## Record excerpts
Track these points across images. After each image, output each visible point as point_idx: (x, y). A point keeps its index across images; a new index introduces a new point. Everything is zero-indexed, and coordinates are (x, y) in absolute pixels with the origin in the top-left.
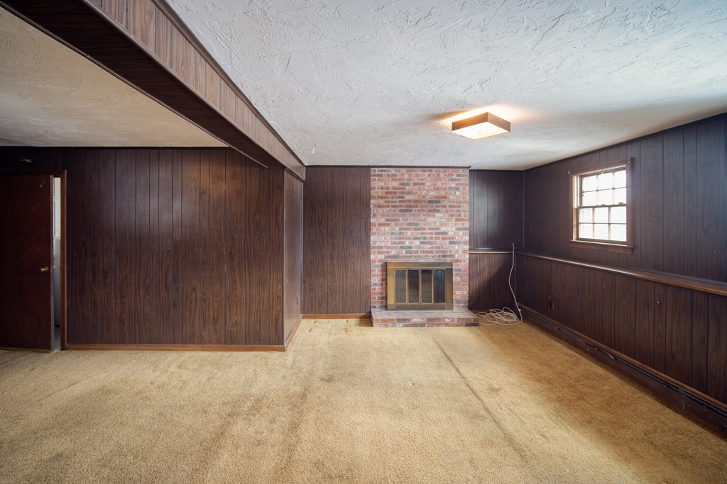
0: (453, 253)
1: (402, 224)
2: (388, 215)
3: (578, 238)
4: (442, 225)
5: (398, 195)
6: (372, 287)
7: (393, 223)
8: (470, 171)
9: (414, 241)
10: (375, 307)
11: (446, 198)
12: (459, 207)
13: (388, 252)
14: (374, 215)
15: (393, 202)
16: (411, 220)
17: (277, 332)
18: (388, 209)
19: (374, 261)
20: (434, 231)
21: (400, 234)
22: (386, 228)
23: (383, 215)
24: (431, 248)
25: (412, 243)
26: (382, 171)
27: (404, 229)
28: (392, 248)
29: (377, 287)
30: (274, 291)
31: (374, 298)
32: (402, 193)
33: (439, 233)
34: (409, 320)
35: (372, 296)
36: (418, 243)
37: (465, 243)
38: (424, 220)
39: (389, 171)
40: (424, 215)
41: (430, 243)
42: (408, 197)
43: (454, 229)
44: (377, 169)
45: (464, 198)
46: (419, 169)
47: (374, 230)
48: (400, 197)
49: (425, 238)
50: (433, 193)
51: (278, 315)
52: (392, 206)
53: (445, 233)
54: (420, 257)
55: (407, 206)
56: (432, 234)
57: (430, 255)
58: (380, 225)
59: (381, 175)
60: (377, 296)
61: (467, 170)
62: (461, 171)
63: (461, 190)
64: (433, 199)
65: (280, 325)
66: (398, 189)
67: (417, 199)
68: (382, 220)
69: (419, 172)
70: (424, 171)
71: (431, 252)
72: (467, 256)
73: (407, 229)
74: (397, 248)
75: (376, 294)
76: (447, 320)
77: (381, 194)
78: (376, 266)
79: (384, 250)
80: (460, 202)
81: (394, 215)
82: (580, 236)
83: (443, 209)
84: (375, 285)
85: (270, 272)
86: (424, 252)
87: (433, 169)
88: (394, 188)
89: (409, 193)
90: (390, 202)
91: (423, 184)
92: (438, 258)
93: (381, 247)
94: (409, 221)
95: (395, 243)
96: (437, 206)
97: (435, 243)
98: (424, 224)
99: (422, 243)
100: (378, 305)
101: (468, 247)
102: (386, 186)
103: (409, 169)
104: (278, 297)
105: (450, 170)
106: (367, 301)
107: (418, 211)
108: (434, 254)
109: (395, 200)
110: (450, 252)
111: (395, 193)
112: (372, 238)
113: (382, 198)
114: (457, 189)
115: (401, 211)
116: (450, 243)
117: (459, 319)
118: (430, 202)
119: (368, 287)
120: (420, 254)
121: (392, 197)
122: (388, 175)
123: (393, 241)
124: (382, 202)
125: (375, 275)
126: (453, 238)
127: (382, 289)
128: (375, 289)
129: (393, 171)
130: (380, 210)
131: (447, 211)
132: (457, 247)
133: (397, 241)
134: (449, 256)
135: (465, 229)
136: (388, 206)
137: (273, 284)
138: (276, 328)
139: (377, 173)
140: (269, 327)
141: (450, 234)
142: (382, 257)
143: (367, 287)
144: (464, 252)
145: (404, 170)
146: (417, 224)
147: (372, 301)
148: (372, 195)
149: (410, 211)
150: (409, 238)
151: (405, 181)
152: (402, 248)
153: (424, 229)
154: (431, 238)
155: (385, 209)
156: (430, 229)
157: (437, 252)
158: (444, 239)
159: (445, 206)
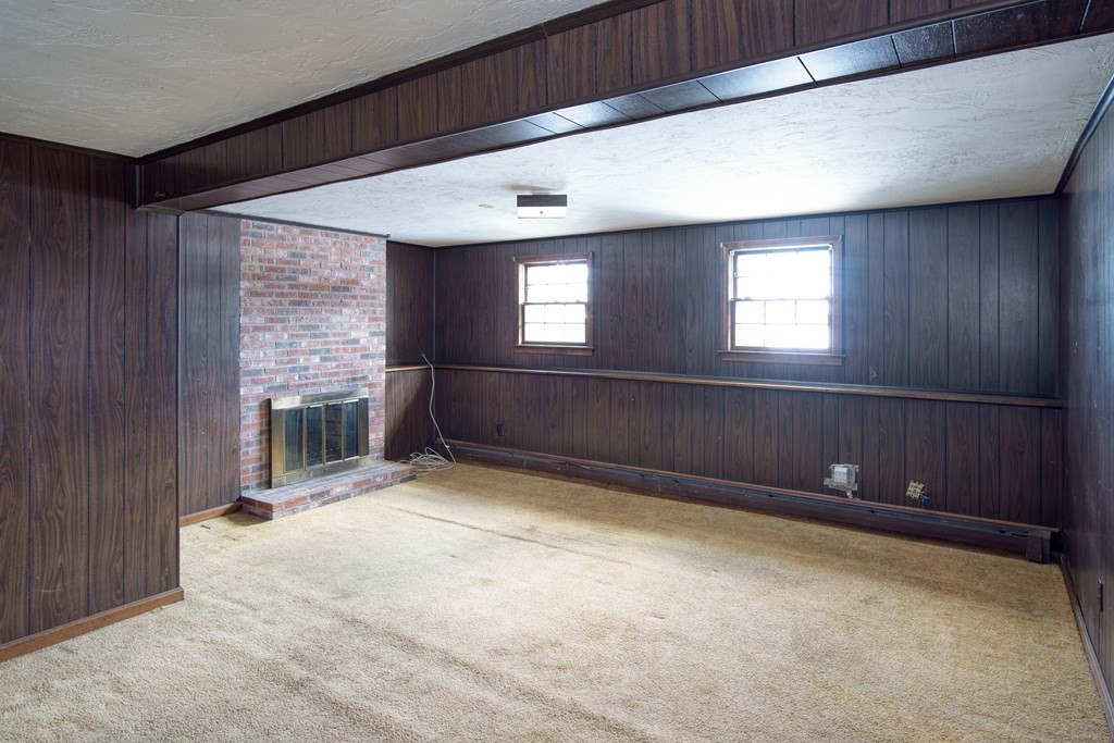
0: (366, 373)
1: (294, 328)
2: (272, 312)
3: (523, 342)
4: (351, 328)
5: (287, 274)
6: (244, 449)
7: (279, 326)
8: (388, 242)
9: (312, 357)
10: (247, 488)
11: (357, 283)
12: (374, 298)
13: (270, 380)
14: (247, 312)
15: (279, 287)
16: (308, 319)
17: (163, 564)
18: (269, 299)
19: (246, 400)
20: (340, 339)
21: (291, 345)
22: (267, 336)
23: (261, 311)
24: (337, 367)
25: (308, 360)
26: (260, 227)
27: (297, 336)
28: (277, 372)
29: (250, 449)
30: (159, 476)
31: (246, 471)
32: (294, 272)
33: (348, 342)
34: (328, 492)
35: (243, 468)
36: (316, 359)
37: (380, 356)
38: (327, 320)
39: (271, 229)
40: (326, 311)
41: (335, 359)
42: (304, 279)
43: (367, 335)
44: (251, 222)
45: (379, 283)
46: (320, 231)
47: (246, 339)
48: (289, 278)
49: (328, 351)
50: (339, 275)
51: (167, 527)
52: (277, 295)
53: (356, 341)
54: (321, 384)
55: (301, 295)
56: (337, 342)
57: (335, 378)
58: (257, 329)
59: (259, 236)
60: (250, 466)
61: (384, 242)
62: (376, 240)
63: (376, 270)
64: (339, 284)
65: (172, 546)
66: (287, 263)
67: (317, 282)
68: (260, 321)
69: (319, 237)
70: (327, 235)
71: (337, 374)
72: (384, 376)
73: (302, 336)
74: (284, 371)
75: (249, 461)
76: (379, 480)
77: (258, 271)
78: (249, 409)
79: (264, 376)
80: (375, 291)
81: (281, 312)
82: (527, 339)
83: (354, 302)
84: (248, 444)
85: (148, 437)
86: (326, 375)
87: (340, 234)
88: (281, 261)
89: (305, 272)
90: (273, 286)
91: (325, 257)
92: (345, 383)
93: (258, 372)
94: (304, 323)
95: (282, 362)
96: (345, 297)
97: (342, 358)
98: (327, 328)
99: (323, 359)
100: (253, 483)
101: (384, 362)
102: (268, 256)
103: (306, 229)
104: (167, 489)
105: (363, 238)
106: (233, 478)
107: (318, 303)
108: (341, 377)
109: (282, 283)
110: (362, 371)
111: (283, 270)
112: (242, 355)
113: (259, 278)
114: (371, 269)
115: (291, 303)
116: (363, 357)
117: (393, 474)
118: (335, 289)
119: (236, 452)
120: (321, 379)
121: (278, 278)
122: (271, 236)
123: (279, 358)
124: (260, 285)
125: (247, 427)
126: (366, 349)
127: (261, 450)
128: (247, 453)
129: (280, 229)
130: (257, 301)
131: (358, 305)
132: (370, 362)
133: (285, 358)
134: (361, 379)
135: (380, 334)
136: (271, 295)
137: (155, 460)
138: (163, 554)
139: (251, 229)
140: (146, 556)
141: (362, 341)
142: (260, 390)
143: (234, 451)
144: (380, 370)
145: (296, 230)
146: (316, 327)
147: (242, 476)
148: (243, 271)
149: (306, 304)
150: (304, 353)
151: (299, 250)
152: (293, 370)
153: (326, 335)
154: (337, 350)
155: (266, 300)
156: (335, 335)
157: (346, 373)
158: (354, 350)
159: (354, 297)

...

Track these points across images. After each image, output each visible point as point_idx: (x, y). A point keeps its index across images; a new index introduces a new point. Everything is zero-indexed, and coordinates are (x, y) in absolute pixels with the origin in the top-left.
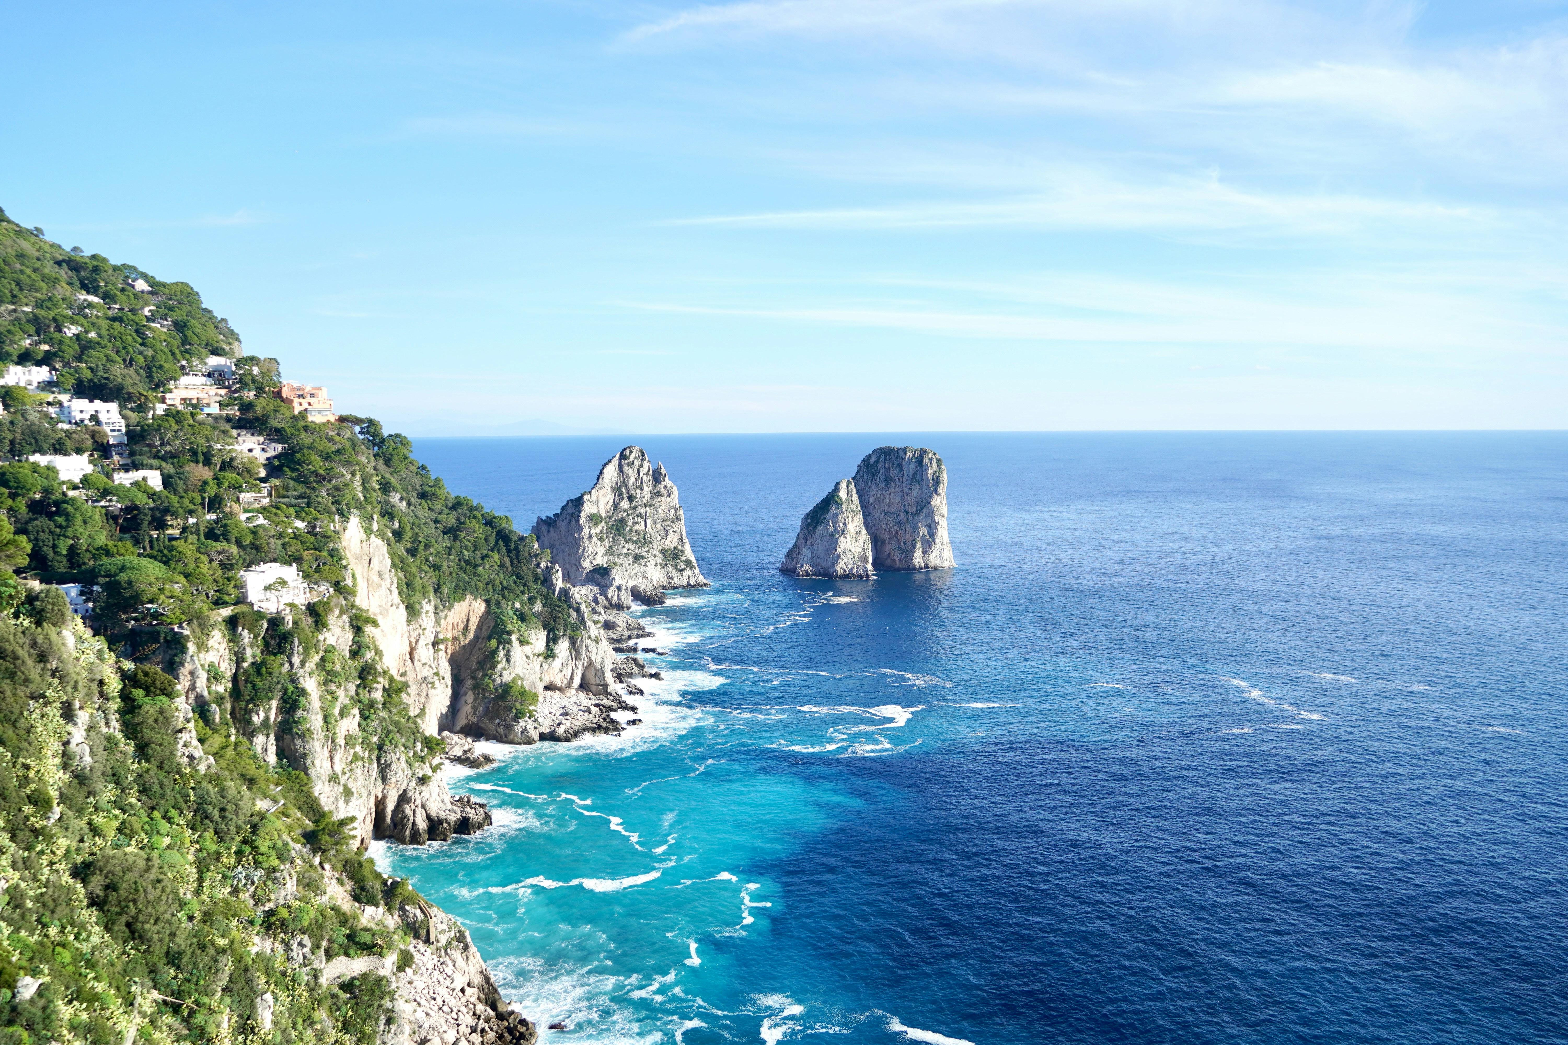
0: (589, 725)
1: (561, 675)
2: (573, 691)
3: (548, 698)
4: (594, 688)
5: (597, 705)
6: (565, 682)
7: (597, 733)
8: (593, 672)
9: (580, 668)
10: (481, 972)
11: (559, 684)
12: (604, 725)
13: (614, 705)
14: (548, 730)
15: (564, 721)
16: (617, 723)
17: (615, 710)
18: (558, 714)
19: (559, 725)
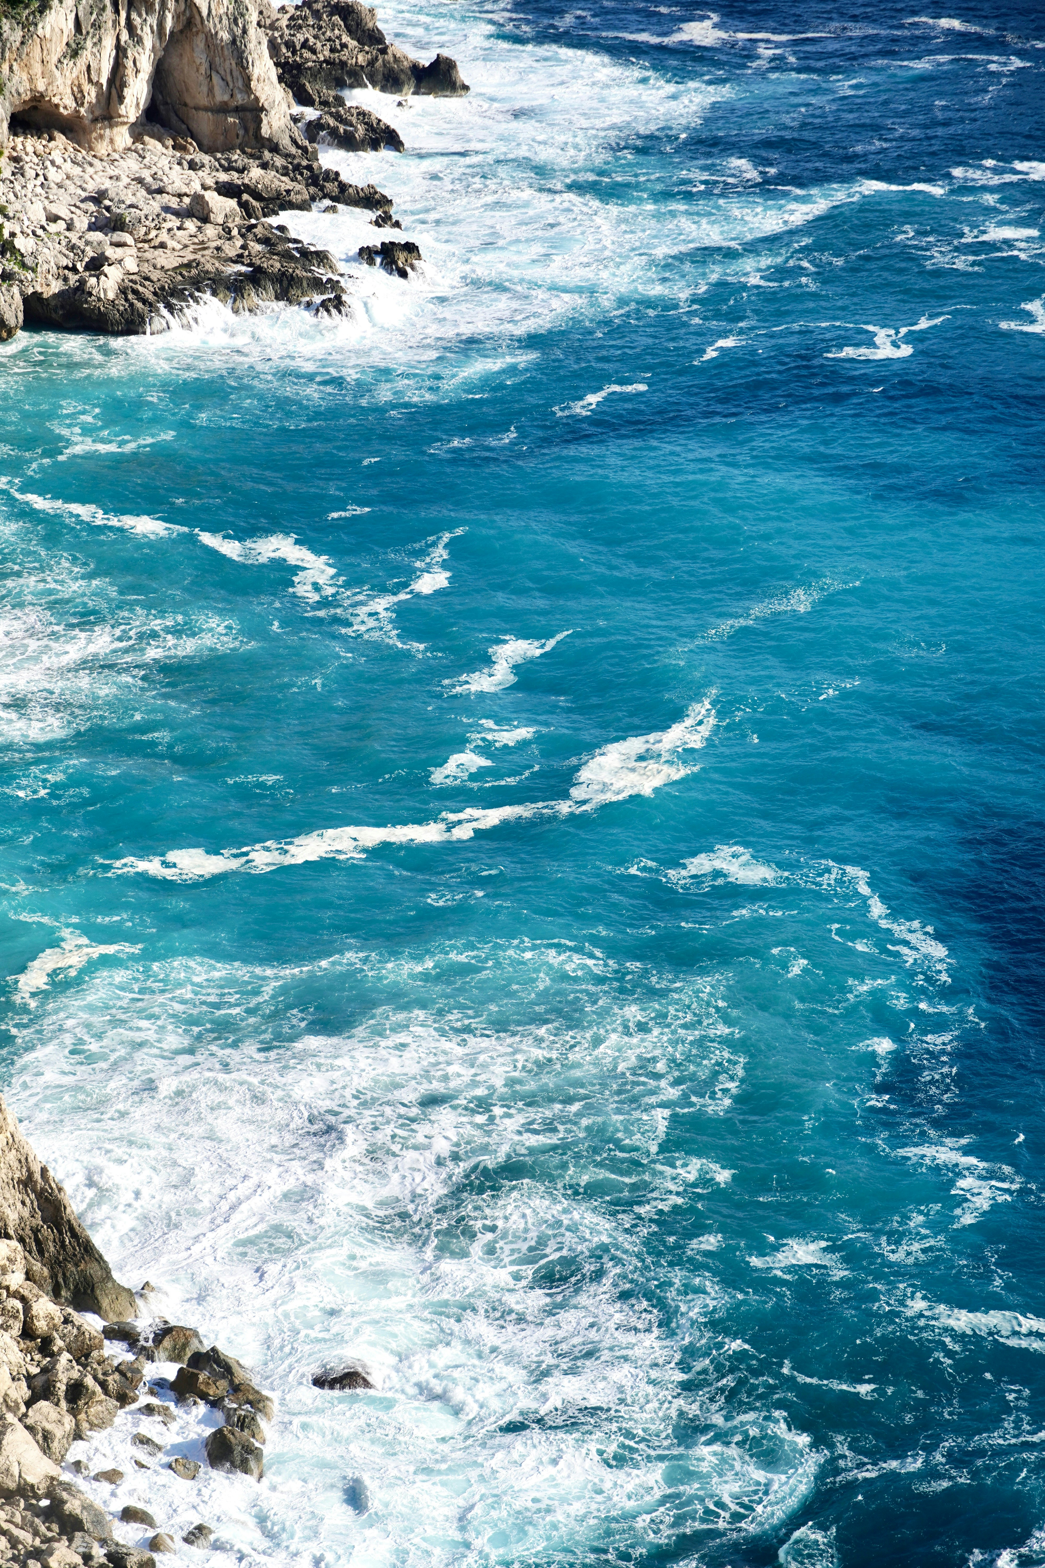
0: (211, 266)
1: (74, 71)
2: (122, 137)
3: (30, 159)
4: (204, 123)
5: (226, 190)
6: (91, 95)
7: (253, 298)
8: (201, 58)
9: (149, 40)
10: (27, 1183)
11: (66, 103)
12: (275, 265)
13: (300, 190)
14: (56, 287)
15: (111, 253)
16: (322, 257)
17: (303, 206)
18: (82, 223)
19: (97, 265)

## What is being asked
Your answer must be the lines above from the one containing "108: (434, 254)" to the one containing "158: (444, 239)", both included, restated word for word.

## Written reply
108: (434, 254)
109: (395, 200)
110: (450, 252)
111: (395, 193)
112: (372, 238)
113: (382, 198)
114: (457, 189)
115: (401, 211)
116: (450, 243)
117: (459, 319)
118: (430, 202)
119: (368, 287)
120: (420, 254)
121: (392, 197)
122: (388, 175)
123: (393, 241)
124: (382, 202)
125: (375, 275)
126: (453, 238)
127: (382, 289)
128: (375, 289)
129: (393, 171)
130: (380, 210)
131: (447, 211)
132: (457, 247)
133: (397, 241)
134: (449, 256)
135: (465, 229)
136: (388, 206)
137: (273, 284)
138: (276, 328)
139: (377, 173)
140: (269, 327)
141: (450, 234)
142: (382, 257)
143: (367, 287)
144: (464, 252)
145: (404, 170)
146: (417, 224)
147: (372, 301)
148: (372, 195)
149: (410, 211)
150: (409, 238)
151: (405, 181)
152: (402, 248)
153: (424, 229)
154: (431, 238)
155: (385, 209)
156: (430, 229)
157: (437, 252)
158: (444, 239)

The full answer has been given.